Use of improved seed triples yields, credit through warrantage system leads to big gains.
Access to fertilizer is a serious constraint in Sola Bougouda, Mali. Farmers looking for hardy and resilient crops that need less fertilizer than maize have shifted to sorghum and millet. The Mariko family made the shift and reaped big gains. In fact, Fousseyni Mariko, seed producer and President of the Djiguifa cooperative, is a pioneer in his community. In 2014 he enrolled in a Feed the Future farmer field school and was one of the pilot farmers trained on seed production, credit systems, storage techniques and marketing.
Seed production business
Fousseyni recalls that there were few seed producers within the community and the yield of old varieties was around 900 kg per hectare. In comparison, the popular new varieties Grinkan Yerewolo, Tiandougoukoura and Soubatimi have more than tripled yield with a potential of three tons per hectare and one ton of seed per hectare.
Producers, including a significant number of women involved in sorghum seed production and marketing, have improved their incomes. Many have built new houses, while others have bought motorcycles or work equipment like threshers and plows.
The strength of cooperatives
From a single grain store for the community in 2017, the Djiguifa cooperative acquired two new warrantage stores to enhance capacity for improved varieties. Eventually with the support of American people, the cooperative also acquired a millet and sorghum thresher and fully equipped its warrantage store.

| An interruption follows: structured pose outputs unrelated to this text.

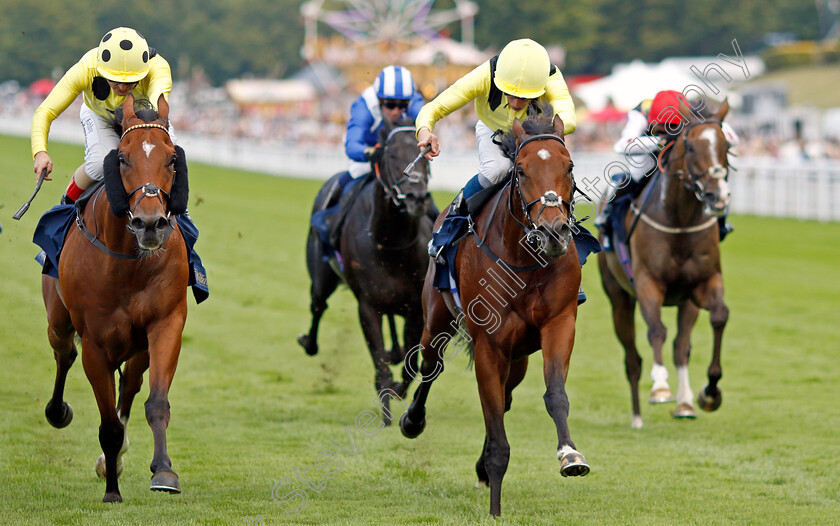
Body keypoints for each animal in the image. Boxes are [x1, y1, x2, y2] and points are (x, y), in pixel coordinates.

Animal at [41, 94, 190, 504]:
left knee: (132, 384)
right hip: (58, 320)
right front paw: (112, 491)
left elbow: (156, 402)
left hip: (137, 346)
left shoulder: (166, 323)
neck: (128, 262)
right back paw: (58, 411)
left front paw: (164, 472)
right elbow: (107, 423)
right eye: (122, 158)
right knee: (63, 354)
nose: (150, 223)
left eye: (172, 160)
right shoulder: (95, 344)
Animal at [298, 117, 434, 426]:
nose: (417, 198)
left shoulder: (414, 307)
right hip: (322, 275)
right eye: (392, 155)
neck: (391, 241)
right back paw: (308, 342)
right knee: (318, 305)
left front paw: (397, 389)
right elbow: (380, 362)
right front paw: (385, 409)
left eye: (425, 155)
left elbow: (410, 364)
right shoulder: (368, 306)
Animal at [600, 98, 732, 428]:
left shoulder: (705, 282)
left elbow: (719, 316)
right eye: (692, 147)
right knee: (632, 358)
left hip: (686, 301)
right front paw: (660, 386)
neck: (680, 220)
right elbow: (656, 330)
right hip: (618, 297)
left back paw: (685, 404)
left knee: (681, 347)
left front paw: (710, 392)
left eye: (725, 145)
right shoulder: (648, 282)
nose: (718, 196)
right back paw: (637, 417)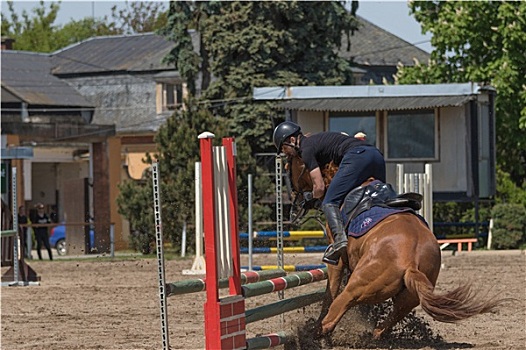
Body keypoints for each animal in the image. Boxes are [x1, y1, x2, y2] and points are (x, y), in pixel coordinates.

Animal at [286, 155, 512, 340]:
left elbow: (329, 292)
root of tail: (410, 262)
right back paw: (371, 335)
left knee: (334, 314)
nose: (294, 201)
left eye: (292, 166)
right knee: (385, 324)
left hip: (356, 289)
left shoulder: (338, 259)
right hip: (407, 299)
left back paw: (312, 335)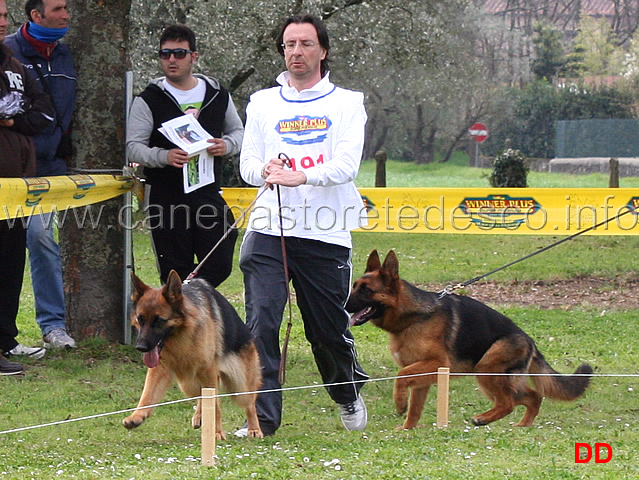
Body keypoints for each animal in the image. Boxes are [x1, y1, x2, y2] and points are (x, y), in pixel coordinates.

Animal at [122, 270, 262, 438]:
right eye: (140, 319)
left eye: (159, 320)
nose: (140, 347)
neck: (182, 334)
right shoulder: (160, 369)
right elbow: (147, 395)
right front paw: (136, 416)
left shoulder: (207, 370)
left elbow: (215, 405)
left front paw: (216, 432)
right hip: (188, 384)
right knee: (202, 396)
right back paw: (200, 416)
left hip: (240, 386)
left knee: (250, 403)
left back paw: (254, 428)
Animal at [344, 249, 596, 430]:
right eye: (354, 286)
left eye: (366, 290)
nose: (343, 305)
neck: (414, 316)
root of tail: (530, 341)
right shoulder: (424, 374)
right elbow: (415, 407)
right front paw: (407, 429)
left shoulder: (435, 364)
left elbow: (400, 377)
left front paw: (399, 403)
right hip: (496, 376)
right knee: (531, 396)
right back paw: (523, 425)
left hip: (486, 370)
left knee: (508, 402)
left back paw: (483, 419)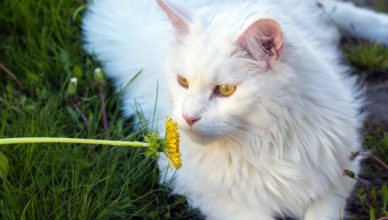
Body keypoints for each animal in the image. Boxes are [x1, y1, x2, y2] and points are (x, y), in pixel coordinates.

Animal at [82, 0, 388, 219]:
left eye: (226, 90)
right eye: (183, 82)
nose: (188, 117)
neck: (266, 139)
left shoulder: (340, 175)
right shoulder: (204, 191)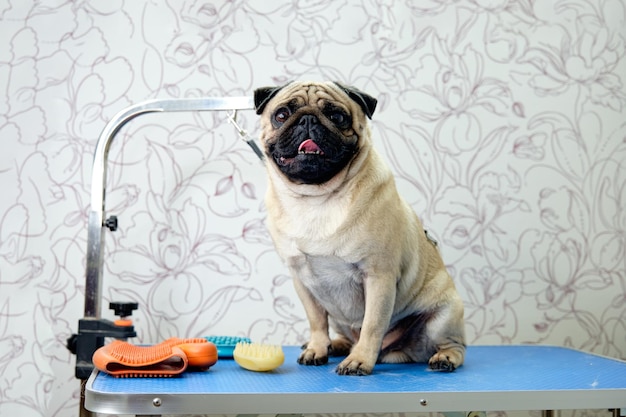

Credit from warrantage system
The Djiguifa cooperative has managed loans totaling $3,745 since the launch of the warrantage system in 2018. The warrantage system gave producers access to credit and participants were able to invest in new materials and capital assets to expand their production capacity, while others used profits to feed their families. “Farmers who could barely get credit of $ 44 before can now access as much as $ 266,” Mariko observes.
Gains for the Mariko family
Fousseyni says he stored a ton of cereal as a guarantee for $500 credit provided by the microfinance institute Soroyiriwaso. This loan helped him branch out into other profitable activities including a small ruminant fattening business. From the profits, he bought a motorcycle and constructed two grain lockers and two stores in an urban center near his village. “I also completed the construction of an urban residence for my mother to relocate her closer to the hospital where she is undergoing medical care,” explains Mariko.
Diala Sangaré, Fousseyni’s wife, is also a seed producer and a member of the cooperative. She bought two goats in 2018 for fattening. With the profit, she was able to meet the costs of plowing and maintained her own seed plot. “I deposited part of my harvest at the warrantage store for credit of $ 89 in 2019 to buy my daughter’s bridal trousseau,” explains Sangaré.
Another producer and cooperative member from the family, Sidi Mariko, adds, “I availed a $ 177 by placing 1,500 kg of cereals in the warrantage store. I added the loan amount to my savings and bought cattle costing
$ 399 in 2018. I also took a second loan and built a new house.”
Summing up the project impact, Mariko says, “The production of improved sorghum and millet varieties, the better management and sale of produce and the success of the warrantage system has greatly contributed to mutual trust between farmers and the microfinance institutions leading to a win-win situation for both.”
Farmer field schools like these are supported by Feed the Future through the United States Agency for International Development (USAID) as part of Africa RISING’s Large-scale Diffusion of Technologies for Sorghum and Millet Systems (ARDT_SMS).